Warteen said:
In 450+ comments, somebody probably already mentioned it, but my video game snob side feels the need to point out that we don't really know if the girl in the game is a love interest. The plot analyses I've read indicate that she is most likely not, but rather a girl who the main character sacrificed (he wears the same garb as the guys who come to get him at the end of the game) and he feels super-guilty about it.
Also, wow, the people talking poorly about this game are saying some really dumb things.
Yahtzee didn't tackle with the plot in general, but if it is vast and rich and everything. I agree that Wander and Mono probably didn't even know each other (people say she doesn't recognize Agro when he appears). On the other hand, the whole of Ico was one big romance plot (no, not the shoe-horned subplot, the real and meaningful plot).
It's also cool how the entire world reveals itself just through the gameplay. For example, it has been observed that Agro is a MONSTROUSLY large horse, and Wander is, uh... vertically challenged a little bit. To ride such a horse, they would have to have known each other for a lifetime. And, curiously, Wander couldn't swing a sword properly if his life depended on it (he just kind of flails with it), even if he rides and shoots arrows like crazy. And how Dormin speaks with a male and a female voice at the same time, indicating a dual entity, like an old heathen god locked away and forgotten after the rise of the modern faith. And the end ties beautifully into Ico, explaining the origin of the horned boys.
It's what interactive media do best - not to tell the story, not even to show it, but to pull you right through it. In my opinion, only Valve games use their environment better.
Anyway, at the risk of defending people who hate SotC, I understand how it cannot appeal to everyone. Even at this point, gameplay is what matters the most. It seems the market isn't ready to accept profound drama in a videogame.
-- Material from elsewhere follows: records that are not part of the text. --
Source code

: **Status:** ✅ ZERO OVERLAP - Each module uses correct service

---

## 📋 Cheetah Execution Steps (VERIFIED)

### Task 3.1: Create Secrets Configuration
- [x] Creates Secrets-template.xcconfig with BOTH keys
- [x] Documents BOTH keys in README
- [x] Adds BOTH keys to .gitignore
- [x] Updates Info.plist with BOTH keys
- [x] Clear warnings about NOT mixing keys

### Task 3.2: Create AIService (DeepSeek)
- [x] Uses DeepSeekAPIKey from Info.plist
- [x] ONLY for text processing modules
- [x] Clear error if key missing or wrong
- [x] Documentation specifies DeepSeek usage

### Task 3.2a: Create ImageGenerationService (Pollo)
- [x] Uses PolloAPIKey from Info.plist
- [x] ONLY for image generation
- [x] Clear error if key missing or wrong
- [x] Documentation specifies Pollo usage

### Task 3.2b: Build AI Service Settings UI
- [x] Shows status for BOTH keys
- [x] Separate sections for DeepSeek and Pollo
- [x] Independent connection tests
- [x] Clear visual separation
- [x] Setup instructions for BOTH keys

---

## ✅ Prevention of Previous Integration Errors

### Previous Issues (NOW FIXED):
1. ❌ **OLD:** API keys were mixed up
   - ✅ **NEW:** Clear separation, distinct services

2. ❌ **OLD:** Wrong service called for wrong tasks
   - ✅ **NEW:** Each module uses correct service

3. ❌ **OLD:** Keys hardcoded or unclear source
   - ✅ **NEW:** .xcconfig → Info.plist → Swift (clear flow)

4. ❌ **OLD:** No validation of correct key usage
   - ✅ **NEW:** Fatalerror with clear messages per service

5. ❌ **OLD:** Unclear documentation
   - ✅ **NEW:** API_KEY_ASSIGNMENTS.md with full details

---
We stick to B-movie plots, with the occasional Die Hard, The Dark Knight, Avatar, and Matrix, but we're closed to the possibility of a game equivalent to The Shawshank Redemption or One Flew Over the Cuckoo's Nest. Does this mean games are incapable of hosting such storytelling? HELL NO, I'd even dare say they'd do it better. It's just that someone out there is going to complain that he only got one weapon, that everything was repetitive, that the controls were wrong, that the frame rate sucks, that the graphics are last-gen, like he's playing a Mario game and it's not instantly titillating him. He expected a toy, someone got him a book, and he still hasn't learned to read. I'd be disappointed too. Especially if the book cost $100.